È nel buio che vedi il chiarore,
nella fine si riapre un qualcosa:
riparte pulito, disteso
come un volto di vecchio
fatto nuovo al risveglio.
Sandra Baruzzi è nata a Faenza (RA). Docente di Design Arte della Ceramica presso il Liceo Artistico Statale “Felice Faccio” di Castellamonte (TO). Indagatrice artistica e letteraria, curatrice indipendente. Come poeta ha pubblicato con la casa editrice ANANKE diverse raccolte: CONTESTO (2004) con Piera Giordano, Dimore dell’anima (2005) con Piera Giordano e Anna Tabbia, A corpo libero (2008) con Piera Giordano e Anna Tabbia, Scartafaccio s-velato (2008), Di quale terra? (2010), Ritrarti (2012) con Anna Tabbia. Per Manifattura Torino Poesia, Edizioni Marco Valerio, è coautrice con A. Tabbia dell’antologia poetica FORME DELLA TERRA – Dodici poeti canavesani (2010). Ha conseguito il III PREMIO NAZIONALE DI LETTERATURA “IL MELETO DI GUIDO GOZZANO” I ed. 2011.

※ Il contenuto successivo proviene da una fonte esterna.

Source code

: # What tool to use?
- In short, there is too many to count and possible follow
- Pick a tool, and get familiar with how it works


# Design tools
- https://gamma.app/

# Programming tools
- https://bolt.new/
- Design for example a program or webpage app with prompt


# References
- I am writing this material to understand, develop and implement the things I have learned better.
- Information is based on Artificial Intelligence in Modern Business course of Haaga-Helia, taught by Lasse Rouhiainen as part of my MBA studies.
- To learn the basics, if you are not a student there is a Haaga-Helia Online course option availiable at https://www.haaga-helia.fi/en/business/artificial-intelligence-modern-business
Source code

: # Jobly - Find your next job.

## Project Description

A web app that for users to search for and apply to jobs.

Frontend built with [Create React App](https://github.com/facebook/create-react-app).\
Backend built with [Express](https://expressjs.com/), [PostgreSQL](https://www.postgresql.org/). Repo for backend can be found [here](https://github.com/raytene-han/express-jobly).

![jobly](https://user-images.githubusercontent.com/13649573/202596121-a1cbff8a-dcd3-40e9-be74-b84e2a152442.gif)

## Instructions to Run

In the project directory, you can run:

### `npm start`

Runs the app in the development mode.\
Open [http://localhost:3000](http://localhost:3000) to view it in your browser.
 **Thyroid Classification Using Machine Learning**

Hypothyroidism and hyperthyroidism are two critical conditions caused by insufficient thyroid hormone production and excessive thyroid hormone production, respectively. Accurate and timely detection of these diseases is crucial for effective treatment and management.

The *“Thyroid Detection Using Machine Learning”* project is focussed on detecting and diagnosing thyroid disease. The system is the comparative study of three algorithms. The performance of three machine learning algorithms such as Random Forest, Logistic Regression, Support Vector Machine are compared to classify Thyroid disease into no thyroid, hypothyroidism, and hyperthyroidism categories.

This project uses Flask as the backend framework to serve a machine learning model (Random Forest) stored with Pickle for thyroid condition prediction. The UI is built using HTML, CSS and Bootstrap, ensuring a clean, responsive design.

Anna Tabbia è insegnante di italiano e latino al Liceo scientifico Galileo Ferraris di Torino. Appassionata di letteratura, da sempre ha giocato con le parole, prediligendone la coltivazione privata. Ha comunque condiviso l’avventura poetica con Sandra Baruzzi nelle raccolte Dimore dell’anima (2005), A corpo libero (2008), Ritrarti (2012), edizione Ananke. Sempre con Sandra Baruzzi ha curato l’antologia poetica FORME DELLA TERRA – Dodici poeti canavesani (2010), Manifattura Torino Poesia, Edizioni Marco Valerio. Non in forma poetica si segnalano: Un “mutuo trascinamento”: esperienze di didattica transdisciplinare sul filo di Calvino e Levi con Brondolo, Lucca, Mariatti in Per una didattica transdisciplinare, a cura di Danile Borgogni, (2020 Celid); Le coscienziose operaie della penna della casa editrice Speirani tra carte private e pubbliche scritture in «Levia gravia», (2008 Edizioni dell’Orso); I giovani e la poesia in Giovani oltre di Ugo Cardinale e Dario Corno (2007 Rubbettino); La donna nella stampa periodica torinese (1880-1911) in «Studi piemontesi » (2007); Le riviste per la scuola e per la gioventù della casa editrice Speirani in Torino in «Studi piemontesi» (1989).